In light of this observation, Leonardo said that the only way to experience true freedom, peace, and creativity is to realize that everything in life is Sfumato! it will go "up in smoke." You think you have a sure thing and then, poof! it’s gone. Most people experience depression and despair because they have placed their assurances on these smoky shadows and have watched everything disappear in the puff.
So, if everything will go up in smoke, then where is the hope? Why should we put any effort into living at all? The answer to this is found in Jesus’ Sermon on the Mount. If we cling to the eternal Kingdom of God, and build our lives on the things that will not pass away, then we will know true peace. Leonardo’s practical principle was that we should do everything we do in life with the intensity of believing it is the most important thing in the world, but then step back and say, Sfumato! it doesn’t really matter. What was important about the project was the creative process of working on it, not the product itself. It was in the creative process itself that the image of God was being realized and the intersection between God and Man could take place.

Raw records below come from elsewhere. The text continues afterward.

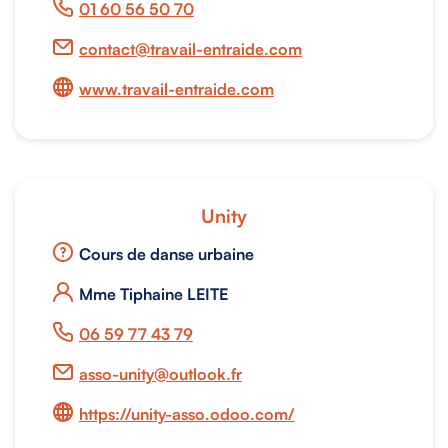
01 60 56 50 70
contact@travail-entraide.com
www.travail-entraide.com
Unity
Cours de danse urbaine
Mme Tiphaine LEITE
06 59 77 43 79
asso-unity@outlook.fr
https://unity-asso.odoo.com/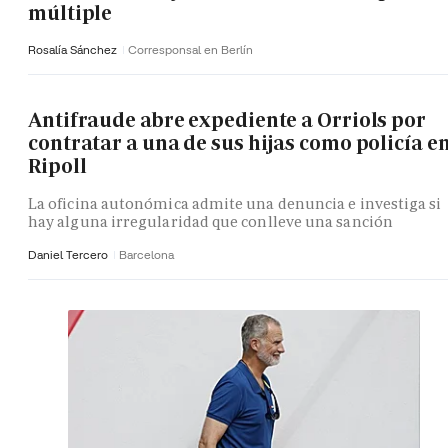
múltiple
Rosalía Sánchez
Corresponsal en Berlín
Antifraude abre expediente a Orriols por
contratar a una de sus hijas como policía e
Ripoll
La oficina autonómica admite una denuncia e investiga si
hay alguna irregularidad que conlleve una sanción
Daniel Tercero
Barcelona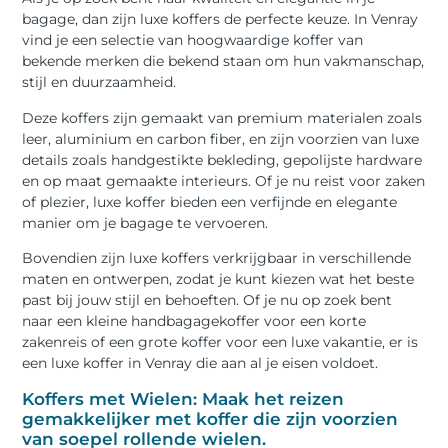
bagage, dan zijn luxe koffers de perfecte keuze. In Venray
vind je een selectie van hoogwaardige koffer van
bekende merken die bekend staan om hun vakmanschap,
stijl en duurzaamheid.
Deze koffers zijn gemaakt van premium materialen zoals
leer, aluminium en carbon fiber, en zijn voorzien van luxe
details zoals handgestikte bekleding, gepolijste hardware
en op maat gemaakte interieurs. Of je nu reist voor zaken
of plezier, luxe koffer bieden een verfijnde en elegante
manier om je bagage te vervoeren.
Bovendien zijn luxe koffers verkrijgbaar in verschillende
maten en ontwerpen, zodat je kunt kiezen wat het beste
past bij jouw stijl en behoeften. Of je nu op zoek bent
naar een kleine handbagagekoffer voor een korte
zakenreis of een grote koffer voor een luxe vakantie, er is
een luxe koffer in Venray die aan al je eisen voldoet.
Koffers met Wielen: Maak het reizen
gemakkelijker met koffer die zijn voorzien
van soepel rollende wielen.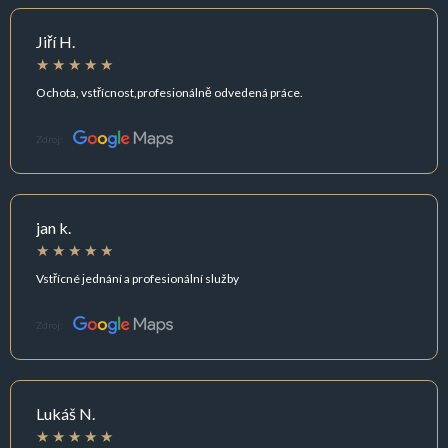
Jiří H.
Ochota, vstřícnost,profesionálně odvedená práce.
Zdroj:
jan k.
Vstřícné jednání a profesionální služby
Zdroj:
Lukáš N.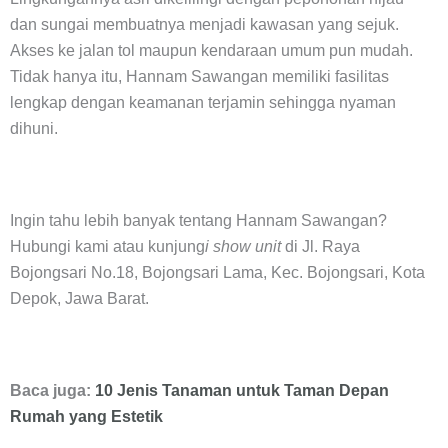
dan sungai membuatnya menjadi kawasan yang sejuk.
Akses ke jalan tol maupun kendaraan umum pun mudah.
Tidak hanya itu, Hannam Sawangan memiliki fasilitas
lengkap dengan keamanan terjamin sehingga nyaman
dihuni.
Ingin tahu lebih banyak tentang Hannam Sawangan?
Hubungi kami atau kunjung
i show unit
di Jl. Raya
Bojongsari No.18, Bojongsari Lama, Kec. Bojongsari, Kota
Depok, Jawa Barat.
Baca juga:
10 Jenis Tanaman untuk Taman Depan
Rumah yang Estetik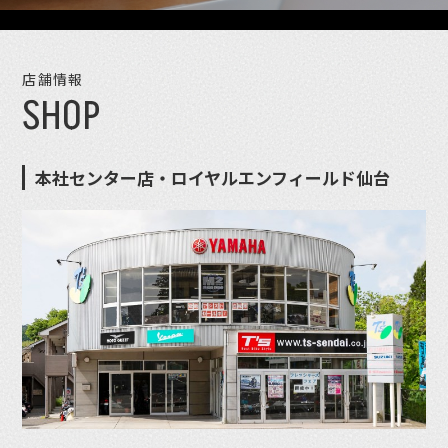
店舗情報
SHOP
本社センター店・ロイヤルエンフィールド仙台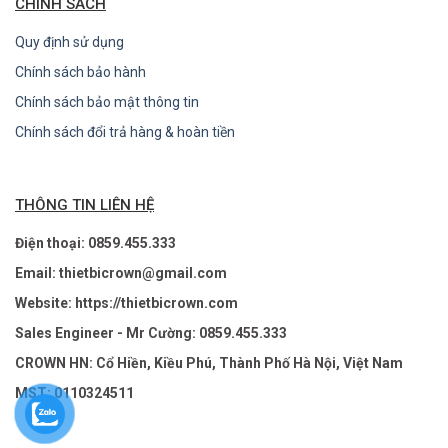
CHÍNH SÁCH
Quy định sử dụng
Chính sách bảo hành
Chính sách bảo mật thông tin
Chính sách đổi trả hàng & hoàn tiền
THÔNG TIN LIÊN HỆ
Điện thoại: 0859.455.333
Email: thietbicrown@gmail.com
Website: https://thietbicrown.com
Sales Engineer - Mr Cường: 0859.455.333
CROWN HN: Cổ Hiền, Kiều Phú, Thành Phố Hà Nội, Việt Nam
MST: 0110324511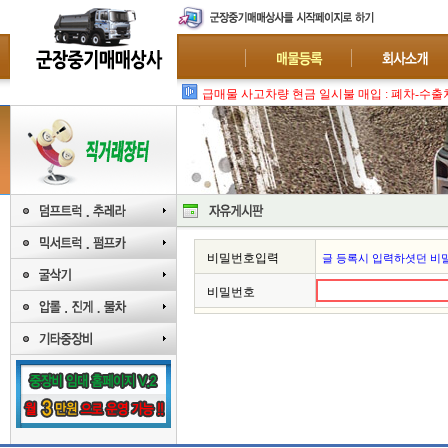
급매물 사고차량 현금 일시불 매입 : 폐차-수출
비밀번호입력
글 등록시 입력하셧던 비
비밀번호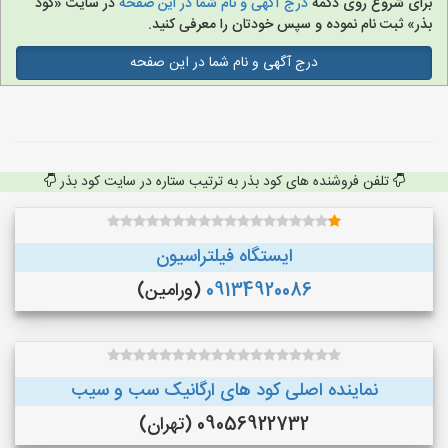
برای شروع روی دکمه
درج آگهی و نام شما در این صفحه
در سایت «کود
بذر» ثبت نام نموده و سپس خودتان را معرفی کنید.
درج آگهی و نام شما در این صفحه
تلفن فروشنده های کود بذر به ترتیب ستاره در سایت کود بذر
ایستگاه فیلتراسیون
09134920086
(ورامین)
نماینده اصلی کود های ارگانیک سب و سیب
09056922732 (تهران)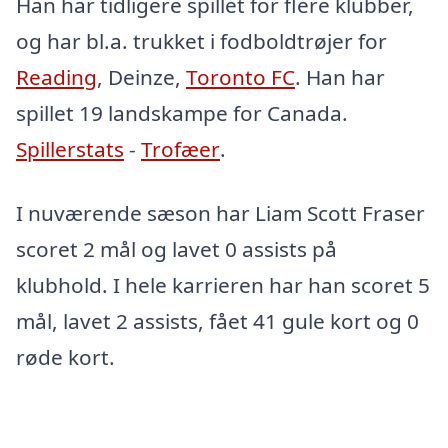
Han har tidligere spillet for flere klubber,
og har bl.a. trukket i fodboldtrøjer for
Reading
, Deinze,
Toronto FC
. Han har
spillet 19 landskampe for Canada.
Spillerstats
-
Trofæer
.
I nuværende sæson har Liam Scott Fraser
scoret 2 mål og lavet 0 assists på
klubhold. I hele karrieren har han scoret 5
mål, lavet 2 assists, fået 41 gule kort og 0
røde kort.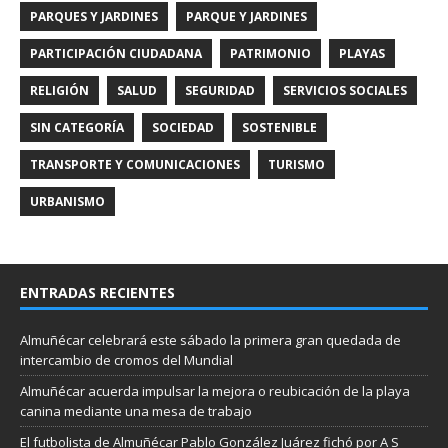
PARQUES Y JARDINES
PARQUE Y JARDINES
PARTICIPACIÓN CIUDADANA
PATRIMONIO
PLAYAS
RELIGIÓN
SALUD
SEGURIDAD
SERVICIOS SOCIALES
SIN CATEGORÍA
SOCIEDAD
SOSTENIBLE
TRANSPORTE Y COMUNICACIONES
TURISMO
URBANISMO
ENTRADAS RECIENTES
Almuñécar celebrará este sábado la primera gran quedada de
intercambio de cromos del Mundial
Almuñécar acuerda impulsar la mejora o reubicación de la playa
canina mediante una mesa de trabajo
El futbolista de Almuñécar Pablo González Juárez fichó por A S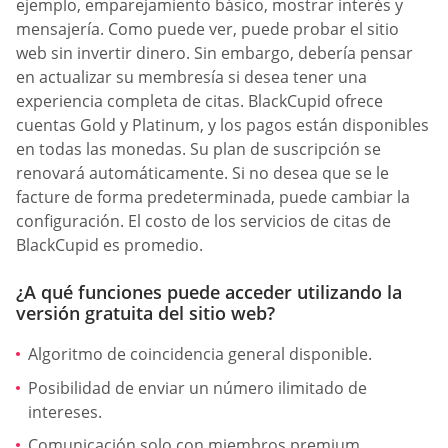
ejemplo, emparejamiento básico, mostrar interés y
mensajería. Como puede ver, puede probar el sitio
web sin invertir dinero. Sin embargo, debería pensar
en actualizar su membresía si desea tener una
experiencia completa de citas. BlackCupid ofrece
cuentas Gold y Platinum, y los pagos están disponibles
en todas las monedas. Su plan de suscripción se
renovará automáticamente. Si no desea que se le
facture de forma predeterminada, puede cambiar la
configuración. El costo de los servicios de citas de
BlackCupid es promedio.
¿A qué funciones puede acceder utilizando la
versión gratuita del sitio web?
Algoritmo de coincidencia general disponible.
Posibilidad de enviar un número ilimitado de
intereses.
Comunicación solo con miembros premium.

So, the question still remains. What does this have to do with Leviticus chapter 1? The first half of Leviticus is all about burnt offerings. Why did God require burnt offerings from His people? Why did He ask each family to take their most prized bull, a real cash cow (literally), bring it to the altar, and then watch the entire thing be burned into a puff of smoke and ashes? I believe God was trying to connect His people, and us, to the principle of Sfumato! That bull, that thing that you think is so important, that thing that you think will provide for your family and bring security to your life, that thing is nothing more than a puff of smoke in light of eternity. As Christians we need to be willing to take all the things that we hold on to in this life -- our financial, relational, and emotional security -- and light them on fire. Yes, those things are necessary for living in the physical world. Yes, we need to be good stewards of them and work hard at them. But we also need to be able to authentically step back and say "Sfumato! God, I lay all these things on the altar. They came from you and they are for you. Take my stuff and burn it up if you want to. All I want to do is be obedient to you."
What are your "sacred cows" that you cling to; those things that you are just not willing to give up out of fear of being without them? God looks at you and says, "Do you trust me enough to lay that thing on the altar and strike the match?" Poof...Sfumato!